Il cammino di Vera Grita nella faticosa operosità dei giorni offre anche una nuova prospettiva laica alla santità, divenendo esempio di conversione, accettazione e santificazione per i ‘poveri’, i ‘fragili’, i ‘malati’ che in lei possono riconoscersi e ritrovare speranza.
Scrive san Paolo, «che le sofferenze del momento presente non sono paragonabili alla gloria futura che dovrà essere rivelata in noi». Con «impazienza» noi aspettiamo di contemplare il volto di Dio poiché «nella speranza noi siamo stati salvati» (Rom 8, 18.24). Pertanto, è assolutamente necessario sperare contro ogni speranza, «Spes contra spem». Perché, come ha scritto Charles Péguy, la Speranza è una bambina «irriducibile». Rispetto alla Fede che «è una sposa fedele» e alla Carità che «è una Madre», la Speranza sembra, in prima battuta, che non valga nulla. E invece è esattamente il contrario: sarà proprio la Speranza, scrive Péguy, «che è venuta al mondo il giorno di Natale» e che «portando le altre, traverserà i mondi».
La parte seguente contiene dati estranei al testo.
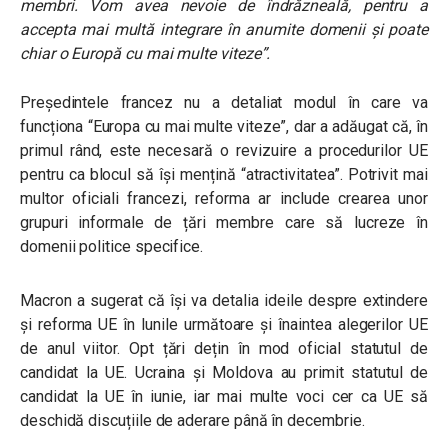
membri. Vom avea nevoie de îndrăzneală, pentru a
accepta mai multă integrare în anumite domenii și poate
chiar o Europă cu mai multe viteze”.
Președintele francez nu a detaliat modul în care va
funcționa “Europa cu mai multe viteze”, dar a adăugat că, în
primul rând, este necesară o revizuire a procedurilor UE
pentru ca blocul să își mențină “atractivitatea”. Potrivit mai
multor oficiali francezi, reforma ar include crearea unor
grupuri informale de țări membre care să lucreze în
domenii politice specifice.
Macron a sugerat că își va detalia ideile despre extindere
și reforma UE în lunile următoare și înaintea alegerilor UE
de anul viitor. Opt țări dețin în mod oficial statutul de
candidat la UE. Ucraina și Moldova au primit statutul de
candidat la UE în iunie, iar mai multe voci cer ca UE să
deschidă discuțiile de aderare până în decembrie.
«Scrivi, Vera di Gesù, io ti darò luce. L’albero fiorito in primavera ha dato i suoi frutti. Molti alberi dovranno rifiorire nella stagione opportuna perché i frutti siano copiosi… Ti chiedo di accettare con fede ogni prova, ogni dolore per Me. Vedrai i frutti, i primi frutti della nuova fioritura». (Santa Corona – 26 ottobre 1969 – Festa di Cristo Re – Penultimo messaggio).